If the design arts — architecture, landscape, urbanism — are among the most public of all the arts, then why do they have so little presence in public discourse? Why are they so marginalized in mainstream media?
Nancy Levinson, the editor and executive director of Places journal, will give a lecture on the current role and future potential of design journalism. Her talk will consider examples of how scholars in other professions and disciplines — in medicine, economics, law, and history — have emerged as influential public intellectuals, and how these could apply to the design field.

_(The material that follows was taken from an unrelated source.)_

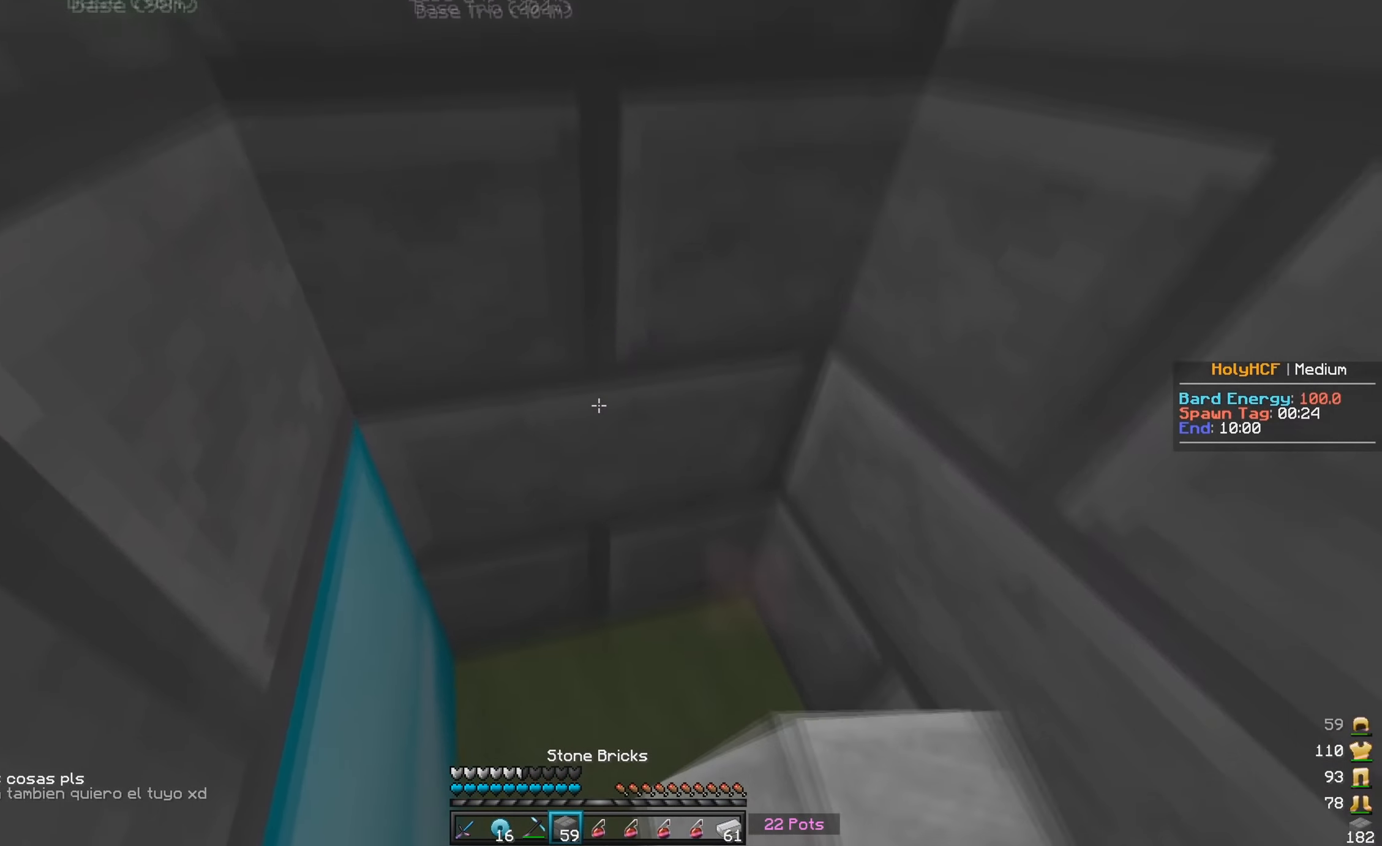
{"keys": [], "mouse": [], "events": []}
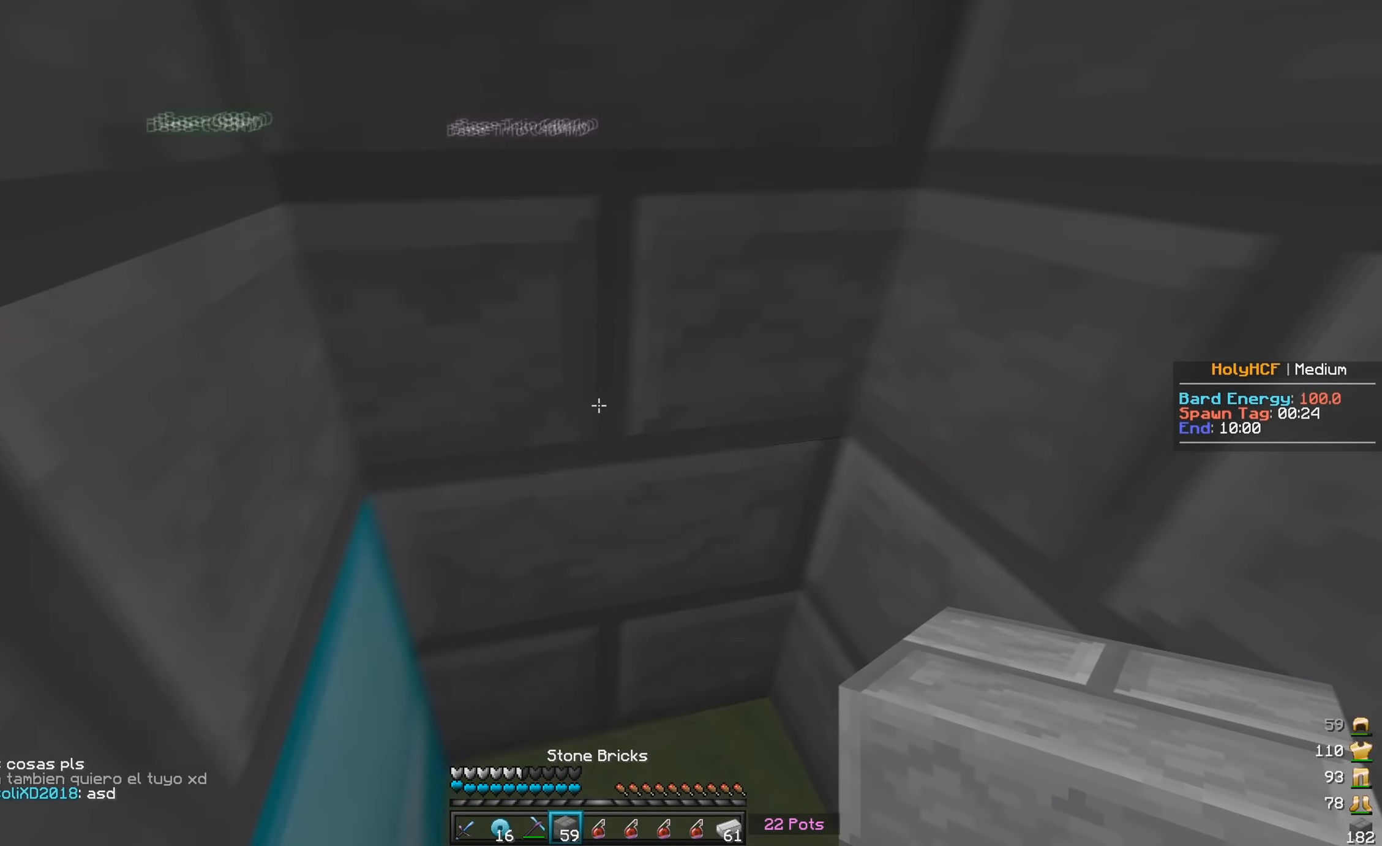
{"keys": [], "mouse": [], "events": [[34, "w", "down"], [400, "w", "up"]]}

She will also discuss ways that realistic models could be created for supporting the work of public intellectuals in design whose writing is at once rigorous and accessible.
Nancy Levinson (MArch'84) is editor and executive director of Places, a journal of public scholarship on architecture, landscape, and urbanism. Since arriving at Places in 2009, Levinson has led the journal’s transition from print to digital, globalized its network of institutional partners, advanced the editorial mission of public scholarship, and overseen the launch of Places Books, an imprint of Princeton University Press. Previously Levinson was founding director of the Phoenix Urban Research Lab at The Design School at Arizona State University, and before that, co-founding editor of Harvard Design Magazine at the Harvard Graduate School of Design. A frequent design juror and lecturer, she has written for a range of design periodicals; in an earlier digital life, she wrote the blog “Pixel Points” for Arts Journal. Levinson has been awarded a fellowship at the Canadian Centre for Architecture and received numerous foundations grants for projects in Places. Most recently she has been appointed an adjunct associate professor of architecture at Monash University in Melbourne.